— PAGE EXTRACT —
-- BEGIN --

WASHINGTON--The Bush administration has told top lawmakers it does not plan to use at least half of the $700 billion bailout fund that Congress approved this fall to aid the financial industry, congressional officials said Monday.
These officials said Treasury Secretary Henry Paulson passed the word over the weekend that he intends to leave $350 billion untouched when the administration leaves office on Jan. 20. That would mean the incoming Obama administration would decide whether and how the funds should be spent.
The disclosure comes at a time when Democrats are working to pass emergency legislation to spend $25 billion of the bailout money to provide loans to the battered auto industry.
These officials spoke on condition of anonymity, saying they were not authorized to disclose the developments.
White House spokesman Tony Fratto neither confirmed nor disputed their account, adding that any decision about the use of the remaining $350 billion was up to Paulson.

-- END --

— EXERCISE TASK —
From the bailout fund report above, copy the passage word for word, starting at "WASHINGTON--The Bush administration" and ending at "should be spent.".

— DATA SHOWN —
-- BEGIN --

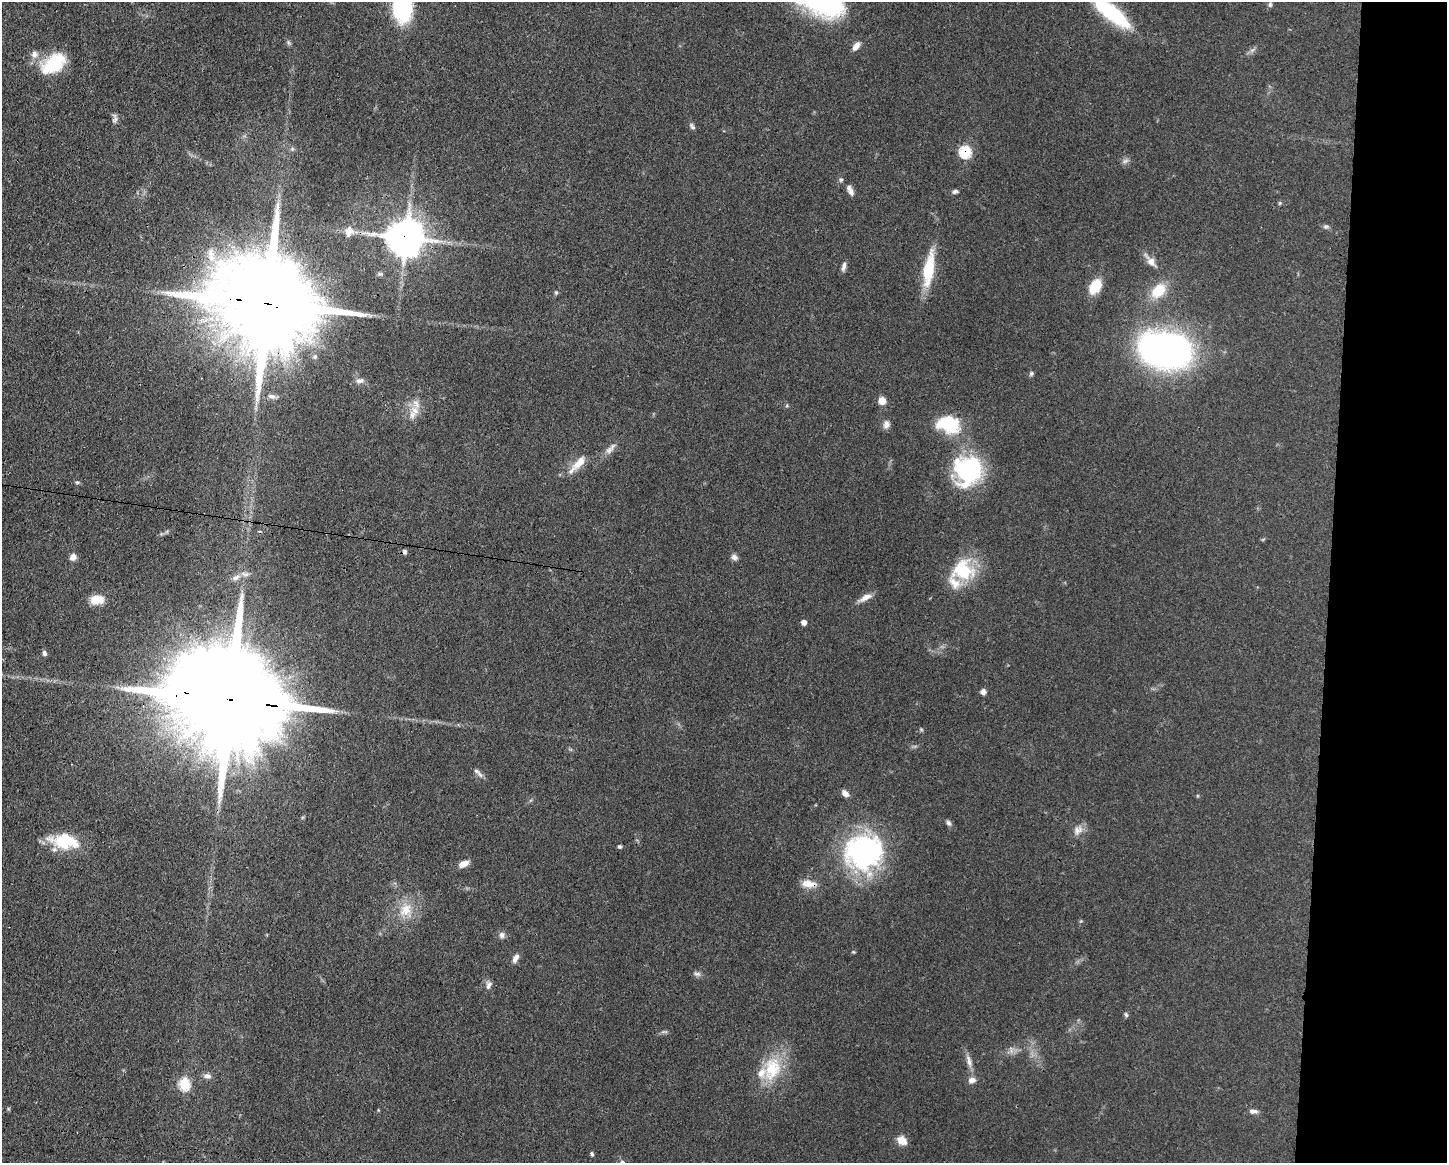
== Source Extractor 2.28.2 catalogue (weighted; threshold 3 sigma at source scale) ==
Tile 9 of 3 x 4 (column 3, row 3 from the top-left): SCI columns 3002-4446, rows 1166-2326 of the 4670 x 4656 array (HDU 1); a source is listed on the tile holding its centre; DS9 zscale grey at full resolution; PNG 1449 x 1165 px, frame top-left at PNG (2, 2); no overlay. Shown black and unused: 8% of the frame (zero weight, under 3 of 4 exposures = <1% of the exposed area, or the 3 px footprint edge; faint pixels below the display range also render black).
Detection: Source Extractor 2.28.2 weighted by HDU 2 'WHT'; one run over the whole footprint, this tile lists its part. Background 0.0604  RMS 0.0042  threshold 0.0189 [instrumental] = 3 sigma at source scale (4.5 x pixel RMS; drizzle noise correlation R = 1.50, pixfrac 1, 0.05/0.05 arcsec/px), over >= 5 px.
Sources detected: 83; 1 too faint to see at this stretch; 3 cosmic-ray / hot-pixel residue — not listed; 5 inside a brighter listed object's ellipse — not listed separately; the other 74 listed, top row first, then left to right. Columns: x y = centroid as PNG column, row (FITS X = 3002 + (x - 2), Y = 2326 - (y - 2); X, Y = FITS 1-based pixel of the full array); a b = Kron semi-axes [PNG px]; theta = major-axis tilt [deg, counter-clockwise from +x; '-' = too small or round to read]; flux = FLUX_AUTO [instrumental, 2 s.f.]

-- END --

— RESULT —
WASHINGTON--The Bush administration has told top lawmakers it does not plan to use at least half of the $700 billion bailout fund that Congress approved this fall to aid the financial industry, congressional officials said Monday.
These officials said Treasury Secretary Henry Paulson passed the word over the weekend that he intends to leave $350 billion untouched when the administration leaves office on Jan. 20. That would mean the incoming Obama administration would decide whether and how the funds should be spent.